Desiree Basila was 52 when her stage zero breast cancer -- also called ductal carcinoma in situ -- was diagnosed. While her cancer was found very early, she was ultimately diagnosed with the disease in both breasts. In addition, it was found in several locations. For Basila, doctors said her only realistic treatment option was double mastectomy -- which Basila opposed. “If I die at 75 instead of 95 I think I can live with that," she told me recently. "I did not really want to have a double mastectomy."
Basila is strong evidence that individuals react differently to their treatment choices. The new healthcare buzzword is the engaged patient, generally referring to someone who is collaborating with doctors in the decision-making process and, conversely, where a patient's individual preferences are respected.

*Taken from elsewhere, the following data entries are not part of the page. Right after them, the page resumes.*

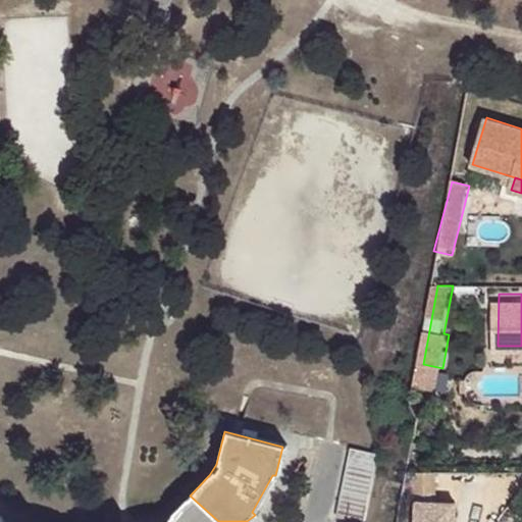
[(345,448),(330,514),(359,521),(373,454),(345,448)]
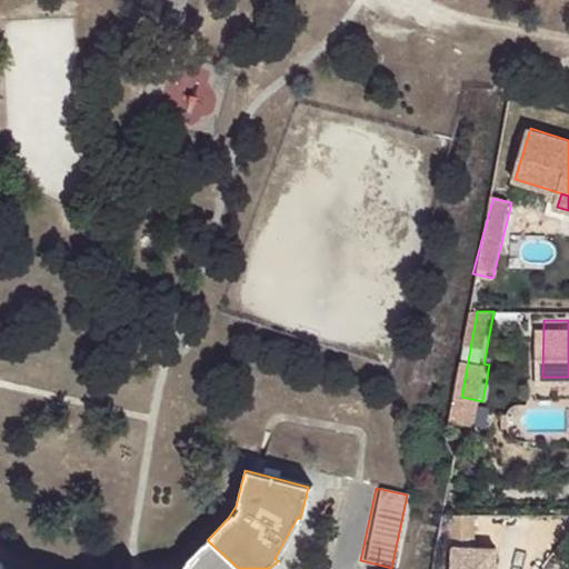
[(450,507),(443,538),(480,539),(481,508),(450,507)]
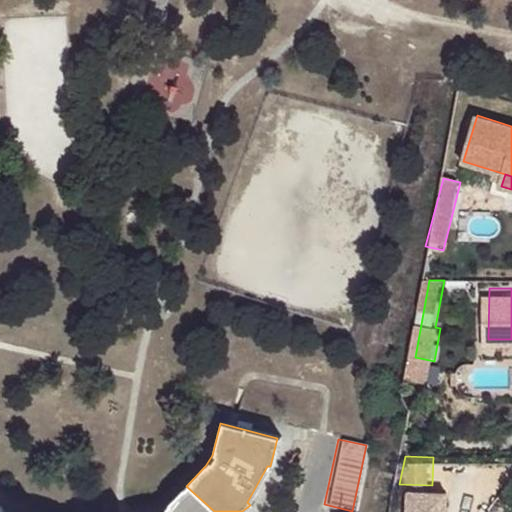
[(157,511),(214,511),(186,486),(164,508),(157,511)]
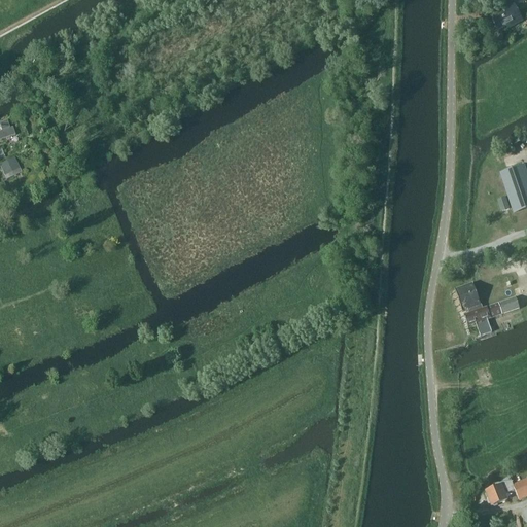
[(507,29),(523,21),(515,5),(492,19),(498,31),(506,27),(507,29)]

Basila became just such an engaged patient. After a cancer diagnosis, people usually have a few weeks to investigate treatment options, options that may be life altering. While Basila had little prior experience with cancer, she had been a science teacher and put her skills to use, digging into the research. She sought a second opinion at UC San Francisco and discovered a new research trial which appealed to her. Instead of double mastectomy, she enrolled in a trial on "Active Surveillance" of her slow-growing cancer. As part of the trial, she would go in twice a year for mammograms and she also received MRI images of her breasts once a year. “If it starts showing signs of aggression we can catch it and start more treatment at that point,” she said.
In addition to the trial, Basila had support from the Decision Services group at UCSF. There, a newly-diagnosed cancer patient can elect to work with specially trained interns. These interns are often recent college graduates on their way to medical school or other health professions. They help patients find and review accurate information, determine their priorities, and create lists of questions. An intern may also accompany a patient as a note taker during medical appointments.
Such strategies have been been shown to improve patients’ understanding of their cancer as well as their sense of engagement in their care. In a pilot program, [PDF] nine out of ten patients felt that the list of questions, concerns and expectations contributed to a more productive appointment with their doctor. Both patients and physicians reported satisfaction with these techniques.